Tired Ducks not faulting Freddie after 3OT loss to Blackhawks

Tired Ducks not faulting Freddie after 3OT loss to Blackhawks

Published May. 20, 2015 3:43 a.m. ET

Andrew Cogliano stood at his locker stall dripping with sweat, stretching his legs that cramped up somewhere around his 18th or 19th minute on the ice, if he had to guess, next to a bowl of apple slices that had been sitting out for so long, they were brown.

Clearly, those were put out before the first overtime. Or maybe was it the second? No one can remember at this point.
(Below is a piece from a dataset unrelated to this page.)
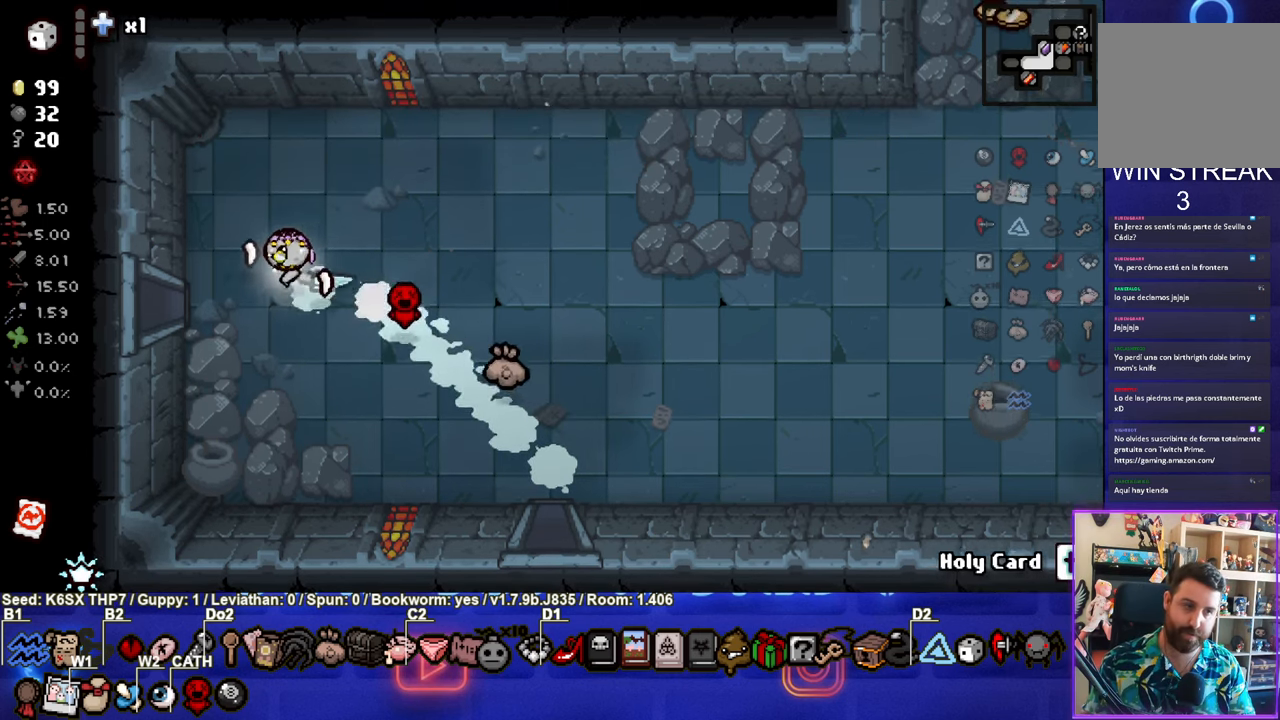
{"buttons": [], "left_stick": "center", "events": [[500, "left_stick", "center"]]}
Cogliano, like many in the Anaheim Ducks dressing room, still was trying to process the end of Game 2 of the Western Conference Final. He still wasn't quite sure what happened, but he knew that after more than 100 minutes of hockey -- nearly two full games -- it doesn't take much to end it.

"It's a bounce," he said. "And we didn't get it."

ADVERTISEMENT

Chicago's Marcus Kruger got the bounce in minute 102. With just under four minutes left in the third overtime, Kruger parked himself next the Ducks' goal. A puck came to the net from up near the perimeter and Ducks' goalie Frederik Andersen deflected it with the butt-end of his stick. But he didn't see Kruger there to bat in the loose puck.

The Blackhawks evened the series with a 3-2 triple-overtime win, Wednesday night in Anaheim.

"You know, what can you say? I mean, we had the puck on our stick quite a few times. We had enough posts and everything else," Ducks coach Bruce Boudreau said. "Sometimes, you know, it just goes in the other team's favor."

It felt more like a war, but in reality it was only one excruciating battle. And they'll wage another one in Chicago two days from now, Thursday at 5 p.m. PST. Although it's doubtful that any of the other games left in this best-of-7 series will last as long as this one did. This one was the longest in Blackhawks' history, Honda Center History and the longest pretty much all involved had ever played.

Neither team ever quite got into a rhythm. The once-calm Ducks lost composure in the first few minutes of the game and the once-staunch penalty kill yielded two early goals. Even after the Ducks calmed down, got out of their own way and tied the game in the second period, there was more skating and chasing than playmaking.

But as the others skated around wildly, there were two men on the Honda Center ice that managed to find zen in sea of mad: The two goalies, Andersen and Corey Crawford.

"He's a top-end goalie and that's what good teams have," Cogliano said. "They have goalies who make the saves at the right time. I think Freddie was in the same boat. The last goal, it was either going to be us or it was going to be them."

It was a chess match between the two. But even though Crawford stopped 60 shots, Andersen always seemed to have the edge. He went 99 minutes without giving up a goal and stopped a career-high 53 shots, keeping the Ducks in the game when there was little control being displayed.

"You've just got to keep thinking about the next shot, the next shot," he said. "Nothing really more to it."

But to play so spectacularly and end up with a loss, that's a tough one for a young goalie to digest.

"He played great. That's not his fault," Ducks captain Ryan Getzlaf said. "That's our fault, a missed assignment. Guy is going to the net and it (the puck) hits him. It's going wide and (Kruger) makes a play. That's nothing on Freddie. He just needs to regroup and get ready to play the next one."

As demoralizing as this one was, the Ducks still feel they built up some momentum. They had control throughout most of the overtime minutes and their best chances -- three of them to be exact -- rang off the post.

Don't sleep on the Ducks in Chicago. If anything, this loss, only their second in the postseason, has only further fueled their fire.

"I don't think anyone is really giving us a lot of credit against Chicago," Cogliano said. "I think Chicago is a great team, but I think we're playing pretty good. I think we're doing a good job and it comes down to one bounce. We had 65 shots and you hit crossbars, three crossbars, and your best player gets a chance in the slot and Crawford makes a good save.

"I think it sucks, but it is what it is."